Although the script doesn't go into incredible depth, the characters are fairly well fleshed out, and the story builds up to a satisfying conclusion (including the obligatory M Night twist at the end). Dunn and Elijah Price are the chief protagonists, and their relationship, as well as David's relationships with his son and wife, are major aspects of the film. Dunn and Price are given plenty of backstory that inform their characters, with Elijah being perhaps more fleshed out and interesting than David. The performances are very good all round. I think Willis has always been a terrific in comedic and action roles, but here he does a great job playing the nondescript and bemused David Dunn. Samuel L. Jackson is excellent as the enigmatic genius Elijah Price, playing a role completely unlike the typical Sam Jackson role. Robin Wright Penn and Spencer Treat Clark are also solid in their roles, and Night once again proves that he knows how to pick good child actors.

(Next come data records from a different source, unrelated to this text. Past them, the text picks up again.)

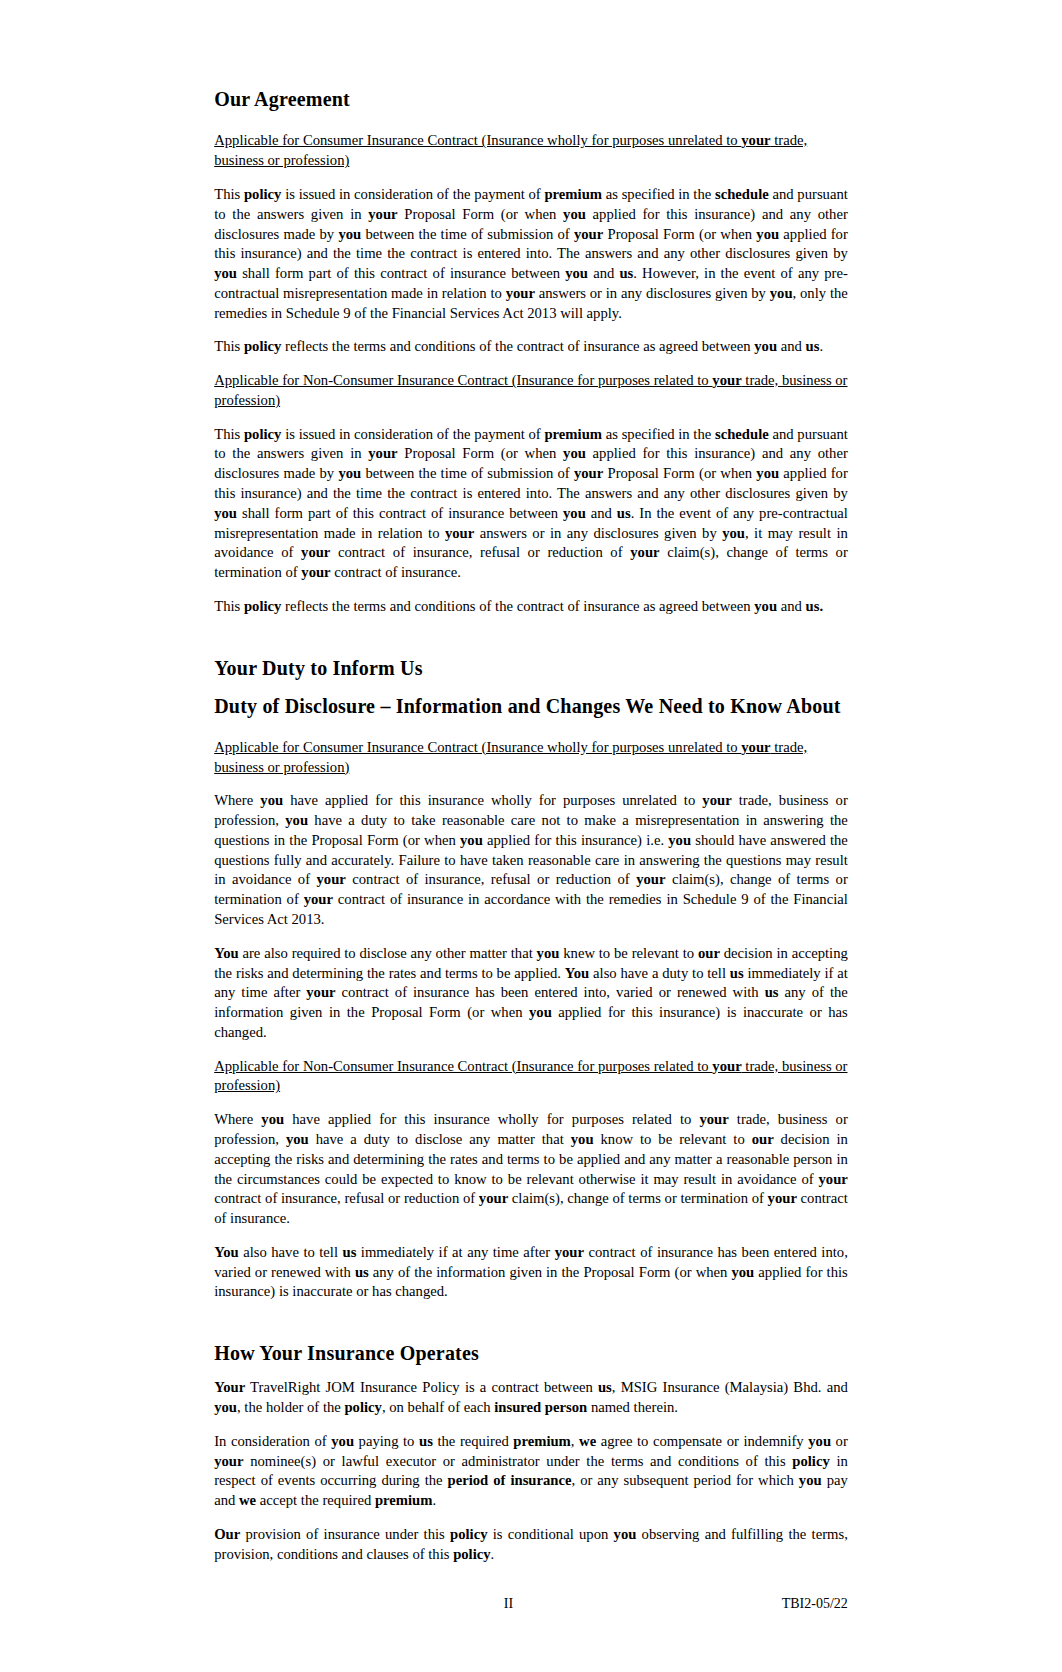Our Agreement
Applicable for Consumer Insurance Contract (Insurance wholly for purposes unrelated to your trade, business or profession)
This policy is issued in consideration of the payment of premium as specified in the schedule and pursuant to the answers given in your Proposal Form (or when you applied for this insurance) and any other disclosures made by you between the time of submission of your Proposal Form (or when you applied for this insurance) and the time the contract is entered into. The answers and any other disclosures given by you shall form part of this contract of insurance between you and us. However, in the event of any pre-contractual misrepresentation made in relation to your answers or in any disclosures given by you, only the remedies in Schedule 9 of the Financial Services Act 2013 will apply.
This policy reflects the terms and conditions of the contract of insurance as agreed between you and us.
Applicable for Non-Consumer Insurance Contract (Insurance for purposes related to your trade, business or profession)
This policy is issued in consideration of the payment of premium as specified in the schedule and pursuant to the answers given in your Proposal Form (or when you applied for this insurance) and any other disclosures made by you between the time of submission of your Proposal Form (or when you applied for this insurance) and the time the contract is entered into. The answers and any other disclosures given by you shall form part of this contract of insurance between you and us. In the event of any pre-contractual misrepresentation made in relation to your answers or in any disclosures given by you, it may result in avoidance of your contract of insurance, refusal or reduction of your claim(s), change of terms or termination of your contract of insurance.
This policy reflects the terms and conditions of the contract of insurance as agreed between you and us.
Your Duty to Inform Us
Duty of Disclosure – Information and Changes We Need to Know About
Applicable for Consumer Insurance Contract (Insurance wholly for purposes unrelated to your trade, business or profession)
Where you have applied for this insurance wholly for purposes unrelated to your trade, business or profession, you have a duty to take reasonable care not to make a misrepresentation in answering the questions in the Proposal Form (or when you applied for this insurance) i.e. you should have answered the questions fully and accurately. Failure to have taken reasonable care in answering the questions may result in avoidance of your contract of insurance, refusal or reduction of your claim(s), change of terms or termination of your contract of insurance in accordance with the remedies in Schedule 9 of the Financial Services Act 2013.
You are also required to disclose any other matter that you knew to be relevant to our decision in accepting the risks and determining the rates and terms to be applied. You also have a duty to tell us immediately if at any time after your contract of insurance has been entered into, varied or renewed with us any of the information given in the Proposal Form (or when you applied for this insurance) is inaccurate or has changed.
Applicable for Non-Consumer Insurance Contract (Insurance for purposes related to your trade, business or profession)
Where you have applied for this insurance wholly for purposes related to your trade, business or profession, you have a duty to disclose any matter that you know to be relevant to our decision in accepting the risks and determining the rates and terms to be applied and any matter a reasonable person in the circumstances could be expected to know to be relevant otherwise it may result in avoidance of your contract of insurance, refusal or reduction of your claim(s), change of terms or termination of your contract of insurance.
You also have to tell us immediately if at any time after your contract of insurance has been entered into, varied or renewed with us any of the information given in the Proposal Form (or when you applied for this insurance) is inaccurate or has changed.
How Your Insurance Operates
Your TravelRight JOM Insurance Policy is a contract between us, MSIG Insurance (Malaysia) Bhd. and you, the holder of the policy, on behalf of each insured person named therein.
In consideration of you paying to us the required premium, we agree to compensate or indemnify you or your nominee(s) or lawful executor or administrator under the terms and conditions of this policy in respect of events occurring during the period of insurance, or any subsequent period for which you pay and we accept the required premium.
Our provision of insurance under this policy is conditional upon you observing and fulfilling the terms, provision, conditions and clauses of this policy.
II TBI2-05/22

Visually the film is very interesting and distinctive. Lots of long takes with the camera positioned almost like an invisible observer peeking in on the lives of these characters, giving it a pseudo docu-drama feel. The use of muted colours also enhances the tone of the film, while colour motifs and the occasional flash of bright colours are also employed as storytelling devices. Despite being a drama, there are loads of memorable scenes in the film that stick with me - the train station sequence, Dunn's battle with the orange jump suit man, Elijah's incident with the stairs, lifting weights, carrying Audrey - to me these moments are just a perfect combination of the various elements of the film that just click. The thing that really seals the deal is the fantastic soundtrack by James Newton Howard, which complements the film perfectly and also lends a real thumping 'superheroic' feel to it.
Alright, I love this film, it's one of my favourites. I can't really claim that it's a great film. It's definitely flawed in many ways, and I can understand that some people might dislike it as a result (though I can't understand the vitriol), but those flaws are too minor to detract from an interesting and entertaining (yes, slow paced doesn't mean boring!) cinematic experience. Shyamalan's films are always interesting, and Unbreakable is no exception. I'm certainly looking forward to whatever he comes up with, though I think it would also be nice to see him diversify a little in the future.